The Singapore Association of Social Work, Code of Professional Ethics (D4) also states that “Social workers provide services and represent themselves competent only within the boundaries of their education, training, licence certification, consultation received, supervised experience or other relevant professional experience”.

It is important that a social worker whose experience and education have focused exclusively on one field should not hold themselves out as experts in another. A social worker trained in substance abuse treatment would not serve clients in a hospice program very well, nor should one who has minimal expertise related to research, program evaluation, and data analysis market themselves as a program evaluation expert.

Other times, these situations are less easily defined or solved. Some social workers may have reasonable expertise to provide services to clients but may not be the most qualified practitioners available. In places where there may be relatively few practitioners with specialized expertise, social workers practicing in them may feel some pressure to stretch the borders of their proficiency. It is up to a social worker to exercise careful judgment to ensure that potential clients are protected, and minimize the likelihood of disgruntled parties pointing blame at their professional competency, such as Qiu Min’s parents in Jane’s situation.
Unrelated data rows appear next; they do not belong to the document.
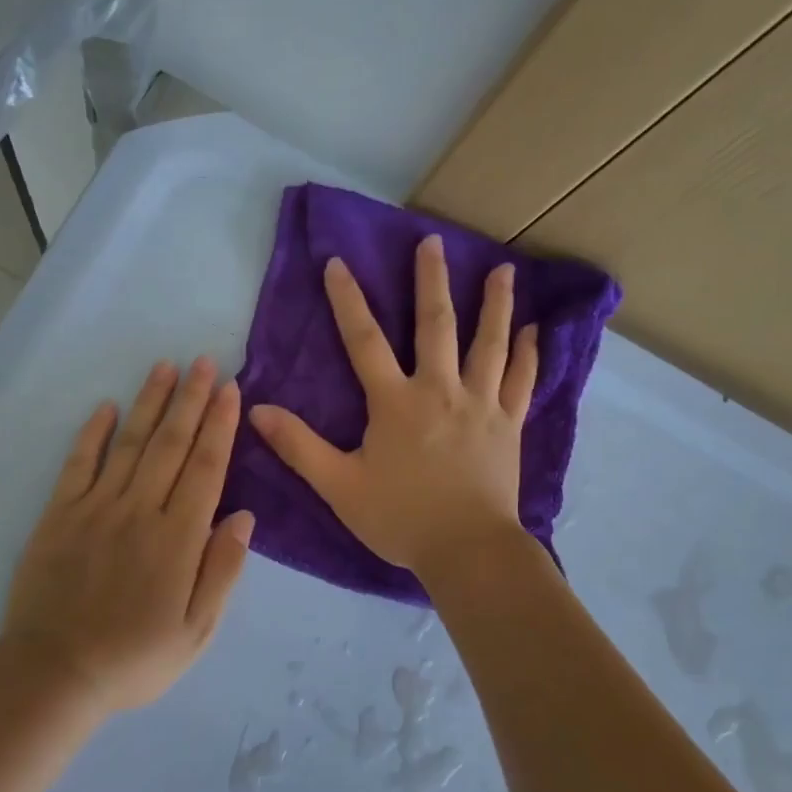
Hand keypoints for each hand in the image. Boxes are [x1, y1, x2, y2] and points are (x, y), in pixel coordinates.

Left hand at [0, 358, 253, 711]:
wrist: (53, 675)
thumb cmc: (134, 658)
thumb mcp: (197, 631)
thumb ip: (222, 570)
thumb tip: (245, 517)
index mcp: (178, 538)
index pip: (205, 467)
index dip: (220, 425)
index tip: (231, 390)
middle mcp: (139, 510)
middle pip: (170, 444)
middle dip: (191, 400)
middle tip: (205, 362)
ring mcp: (95, 508)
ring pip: (129, 443)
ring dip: (149, 402)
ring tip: (165, 367)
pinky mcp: (59, 515)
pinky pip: (78, 464)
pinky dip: (93, 433)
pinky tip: (107, 407)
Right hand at [248, 233, 537, 581]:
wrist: (467, 550)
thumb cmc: (400, 518)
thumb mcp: (339, 486)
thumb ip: (299, 446)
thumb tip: (257, 410)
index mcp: (395, 401)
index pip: (364, 340)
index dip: (348, 300)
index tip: (337, 263)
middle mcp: (440, 390)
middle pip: (435, 325)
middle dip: (431, 280)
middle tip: (434, 241)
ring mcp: (481, 404)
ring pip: (489, 343)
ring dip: (494, 304)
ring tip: (503, 269)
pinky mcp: (509, 424)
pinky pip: (522, 380)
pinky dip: (528, 354)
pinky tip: (534, 330)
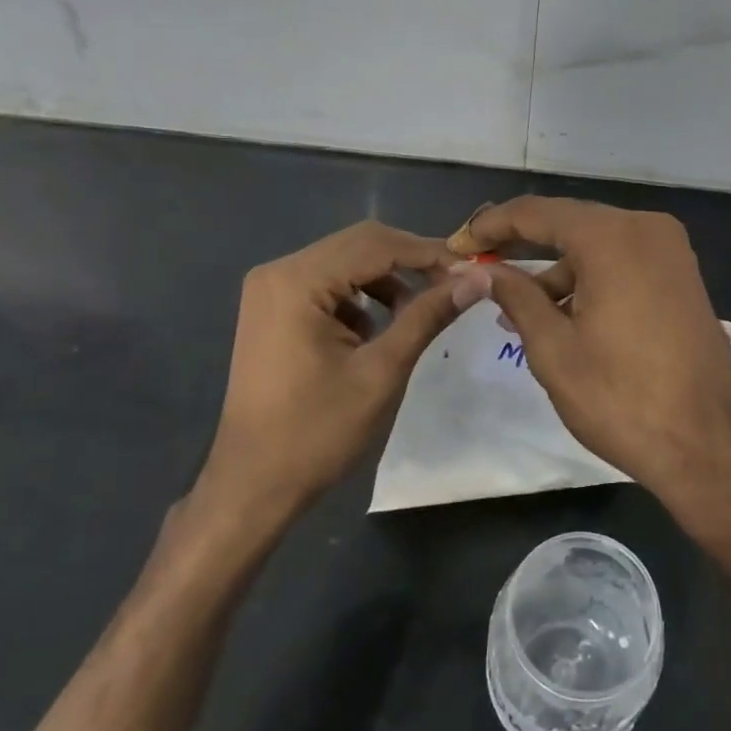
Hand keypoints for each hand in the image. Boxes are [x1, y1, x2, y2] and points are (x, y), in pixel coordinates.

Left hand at [190, 221, 491, 530]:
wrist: (252, 485)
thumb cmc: (317, 432)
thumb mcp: (382, 371)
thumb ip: (428, 316)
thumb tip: (478, 279)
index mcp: (297, 280)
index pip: (377, 244)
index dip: (430, 253)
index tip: (474, 269)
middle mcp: (279, 271)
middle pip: (360, 244)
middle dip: (412, 260)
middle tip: (457, 283)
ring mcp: (271, 289)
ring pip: (346, 262)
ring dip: (389, 278)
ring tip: (424, 308)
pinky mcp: (274, 308)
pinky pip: (329, 283)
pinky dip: (363, 295)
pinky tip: (382, 326)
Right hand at [458, 197, 730, 524]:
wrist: (706, 444)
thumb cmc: (621, 398)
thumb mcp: (554, 349)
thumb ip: (516, 297)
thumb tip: (483, 270)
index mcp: (612, 237)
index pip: (537, 213)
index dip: (492, 225)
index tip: (458, 245)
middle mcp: (646, 228)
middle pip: (570, 223)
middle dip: (523, 245)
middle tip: (481, 267)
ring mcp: (671, 250)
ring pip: (598, 245)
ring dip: (558, 269)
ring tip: (519, 310)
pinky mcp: (682, 276)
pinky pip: (624, 262)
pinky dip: (591, 279)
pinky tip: (564, 313)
All professional social workers should constantly seek ways to strengthen and upgrade their knowledge and skills throughout their careers. Even the best undergraduate and graduate social work education programs can provide students with only foundation-level knowledge and skills and a moderate amount of advanced content. Seasoned and wise social workers recognize that continuing education is imperative to enhance their expertise and keep current with new developments. The amount of time social workers spend in formal education is a modest fraction of the time spent learning throughout their careers. During the course of their careers, social workers can expect to encounter new conceptual models and intervention approaches; practitioners must always be open to learning and continuously monitor emerging knowledge related to their areas of practice.
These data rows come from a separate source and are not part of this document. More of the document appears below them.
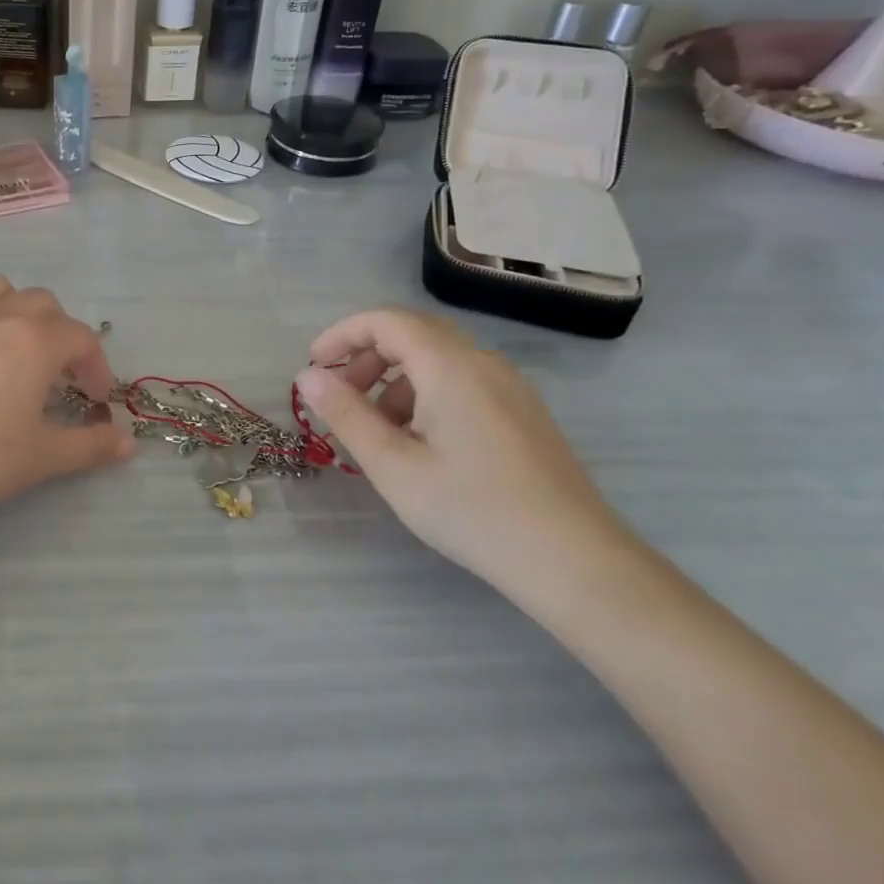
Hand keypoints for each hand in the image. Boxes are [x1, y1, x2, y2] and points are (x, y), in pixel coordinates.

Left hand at [0, 276, 134, 533]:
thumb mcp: (43, 456)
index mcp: (35, 341)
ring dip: (11, 306)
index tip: (94, 399)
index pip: (81, 338)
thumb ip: (89, 446)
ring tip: (11, 340)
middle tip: (56, 372)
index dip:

As the SASW Code of Ethics (D2) again says, “Social workers strive to remain proficient in professional practice and the performance of professional functions by critically examining and keeping current with emerging knowledge relevant to social work, reviewing regularly professional literature and participating in continuing education relevant to social work practice and social work ethics”.
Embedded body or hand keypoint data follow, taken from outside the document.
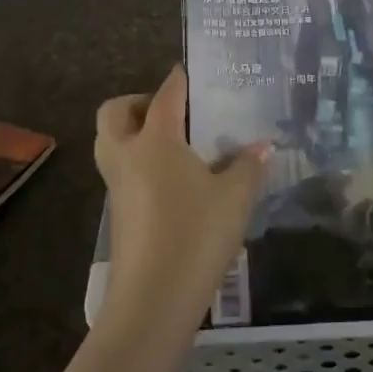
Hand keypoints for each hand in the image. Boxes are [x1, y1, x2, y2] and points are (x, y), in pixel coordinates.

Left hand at [94, 66, 268, 334]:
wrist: (152, 300)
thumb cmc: (196, 235)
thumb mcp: (235, 198)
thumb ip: (248, 166)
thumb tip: (262, 147)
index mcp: (156, 140)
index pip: (165, 95)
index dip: (179, 80)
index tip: (190, 71)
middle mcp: (128, 155)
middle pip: (115, 112)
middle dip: (137, 103)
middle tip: (171, 114)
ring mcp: (116, 186)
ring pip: (111, 143)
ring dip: (132, 133)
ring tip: (173, 146)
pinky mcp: (116, 214)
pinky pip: (120, 172)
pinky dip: (137, 163)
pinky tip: (172, 183)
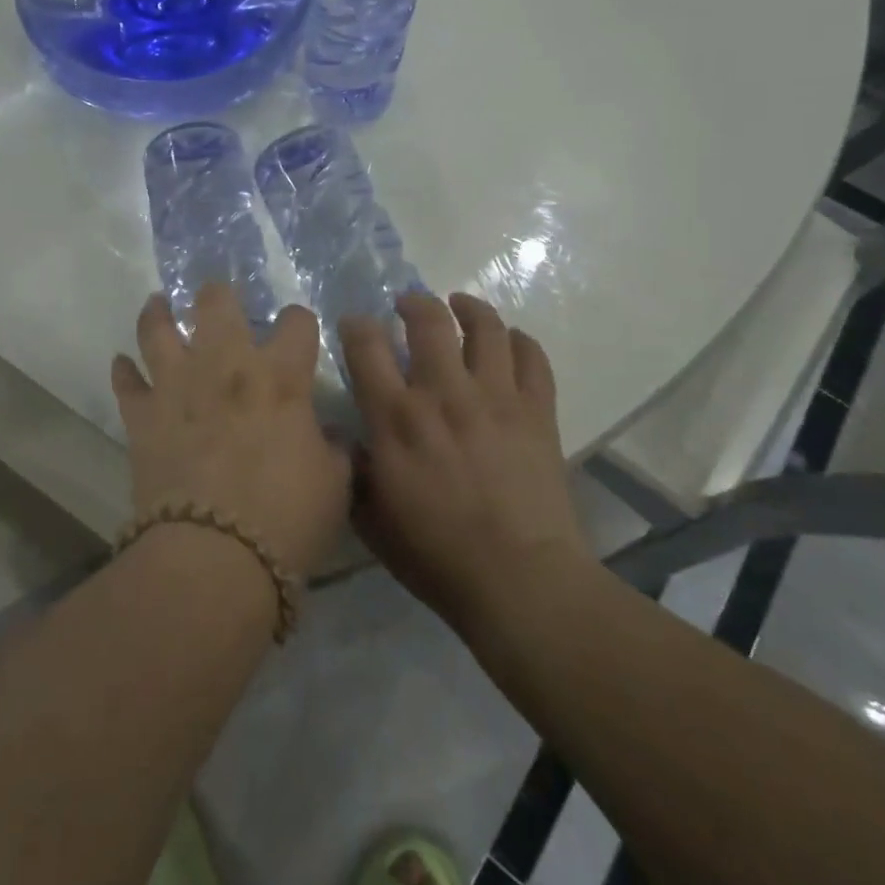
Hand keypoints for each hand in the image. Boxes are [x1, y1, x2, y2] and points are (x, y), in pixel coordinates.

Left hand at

One hallmark of professionalism is our willingness to gain the extraordinary knowledge and hone the skills required to perform our work. This applies equally to all diverse professions, including all types of social work too. At a minimum, this demanding process entails years of study, training, consultation, and supervision. Anything less falls short of the standards to which social workers are held and what clients have a right to expect.

Jane’s Reflections

Ideally, I should have explained to Qiu Min what the nature and extents of my expertise are, and provide an overview of other practitioners in the area with more knowledge of and capability to help her with her disorder. I need to explain my own strengths and limitations when it comes to meeting Qiu Min’s crucial needs. By encouraging her to ask questions, I could guide her to make a more informed decision about who would be the better practitioner to consult, and if possible refer her to my appropriate colleagues. As the Code of Ethics says, “Social workers should refer clients to other professionals when the other professionals’ specialized knowledge or expertise is needed to serve clients fully…”. This process is consistent with the critically important concept of informed consent, which is an essential element of our ethical social work practice.